■ Exercise 1: Quote the inspection report word for word, starting with "At that time, the surveyor" and going on through "43 residents were prescribed antibiotics.".
■ Exercise 2: List every facility staff position named in the inspection report, with the abbreviation it gives for each.
** Source text follows **
This deficient practice was identified for 10 of the 10 months reviewed and evidenced by the following:
On 5/16/25 at 10:47 AM, the surveyor interviewed the Infection Preventionist (IP) and reviewed the the facility's Antibiotic Stewardship Program (efforts to ensure that antibiotics are used only when necessary and appropriate). The IP stated that she completed the facility's Infection Tracking Worksheet (clinical and laboratory findings used to define and track infections) for each resident when an antibiotic was prescribed to ensure that the resident met the criteria for antibiotic usage.
At that time, the surveyor reviewed the Infection Control Binder which included the following:
A review of the Order Listing Report (OLR - which includes a list of residents receiving antibiotics) with the order date range from 3/1/2024 through 9/30/2024, revealed that 40 residents were prescribed antibiotics.
A review of the OLR with the order date range from 1/1/2025 through 5/31/2025, revealed that 43 residents were prescribed antibiotics.
At that time, the IP further stated that the Monthly Antibiotic Tracking Log was completed to determine if there was an influx of infections and to monitor antibiotic usage. The surveyor then asked the IP to show how she tracked the infections.
The surveyor and the IP continued to review the Infection Control Binder together which revealed the following:
For the months of April 2024 through September 2024, January 2025, March 2025, April 2025, and May 2025, there was no documented evidence or tracking log for the prescribed antibiotics.
The surveyor continued to interview the IP who confirmed that she did not have the tracking logs for the months mentioned above. She further stated that she did not know what happened to them. The IP then stated that the tracking log should have been updated when an antibiotic was initiated and kept in the binder.
On 5/16/2025 at 1:14 PM, the surveyor interviewed the Director of Nursing (DON), in the presence of the Licensed Nursing Home Administrator (LNHA) and the survey team, who stated that the Monthly Antibiotic Tracking Log and the Infection Tracking Worksheet should have been updated and completed when a new antibiotic was initiated to monitor infections in the facility and ensure that the resident met the criteria for antibiotic usage.
On 5/19/2025 at 9:20 AM, during a follow up interview, the DON, in the presence of the LNHA and the survey team, stated that the tracking logs and infection worksheets should have been readily available for the surveyors. He further stated that they were found and were back in the infection control binder.
The facility was unable to provide the surveyor with evidence that the Infection Tracking Worksheet was completed for the residents who were prescribed antibiotics for the months mentioned above.
A review of the facility's Antibiotic Stewardship - Review and Surveillance of Antibiotic Use and Outcomes policy, reviewed February 2025, included, Antibiotic usage and outcome data will be documented using a facility-approved antibiotic surveillance tracking form. The data will be used to guide decisions for improvement of individual resident antibiotic prescribing practices and facility-wide antibiotic stewardship.As part of the facility Antibiotic Stewardship Program, all clinical infections treated with antibiotics will undergo review by the Infection Preventionist (IP), or designee.all resident antibiotic regimens will be documented on the facility-approved antibiotic surveillance tracking form.
** End of Source text **
** Dataset section follows **
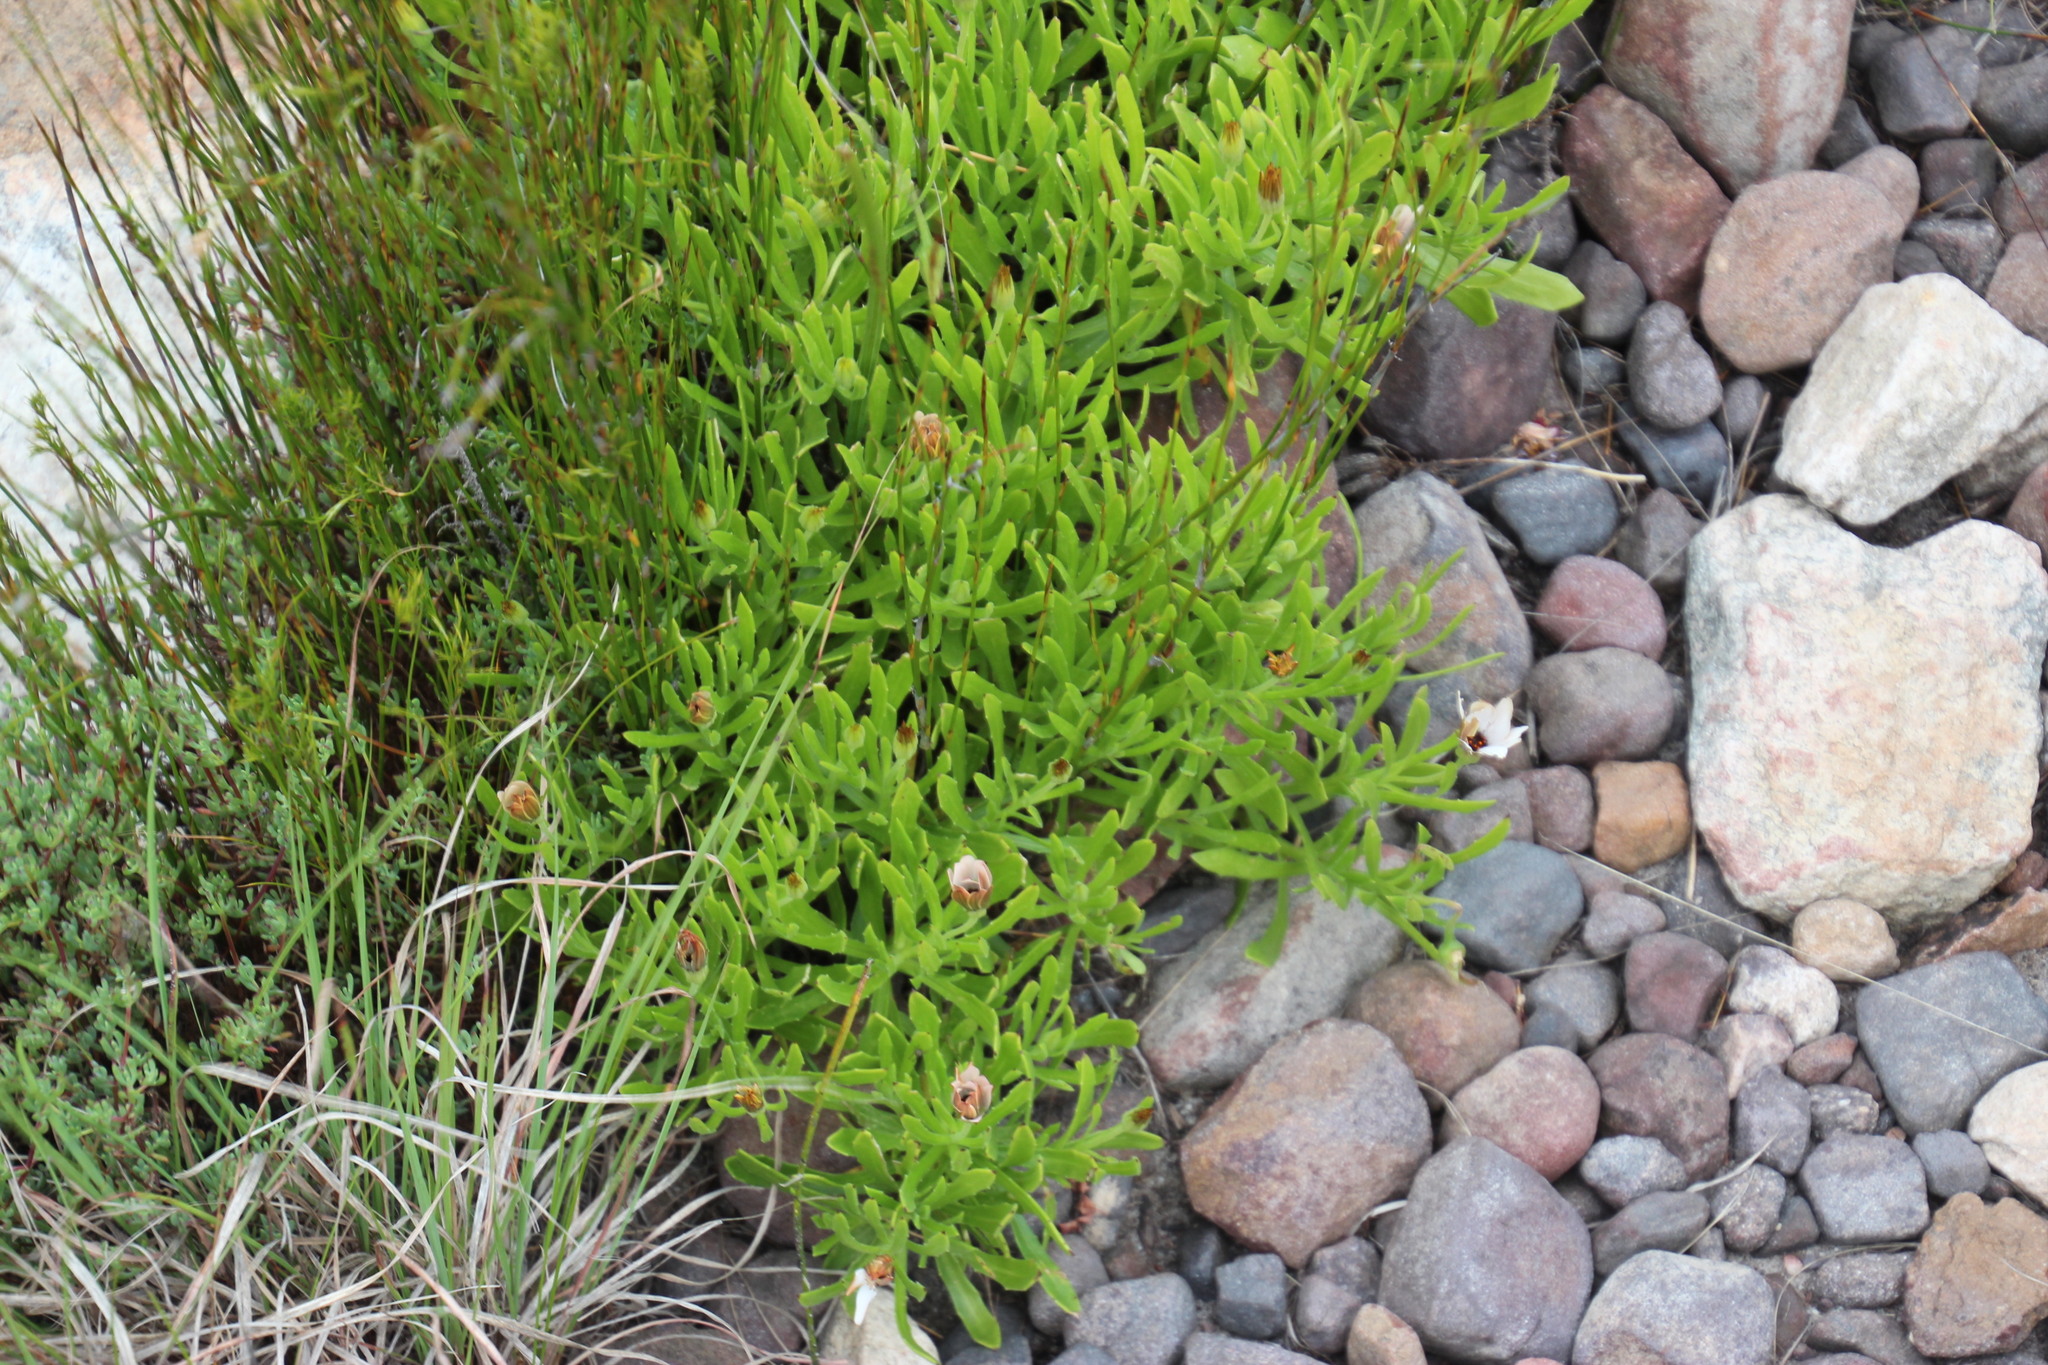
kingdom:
** End of Dataset section **
■ Expected output 1:
At that time, the surveyor reviewed the Infection Control Binder which included the following:
A review of the Order Listing Report (OLR - which includes a list of residents receiving antibiotics) with the order date range from 3/1/2024 through 9/30/2024, revealed that 40 residents were prescribed antibiotics.
A review of the OLR with the order date range from 1/1/2025 through 5/31/2025, revealed that 43 residents were prescribed antibiotics.

■ Expected output 2:
- Infection Preventionist (IP)
- Director of Nursing (DON)
- Licensed Nursing Home Administrator (LNHA)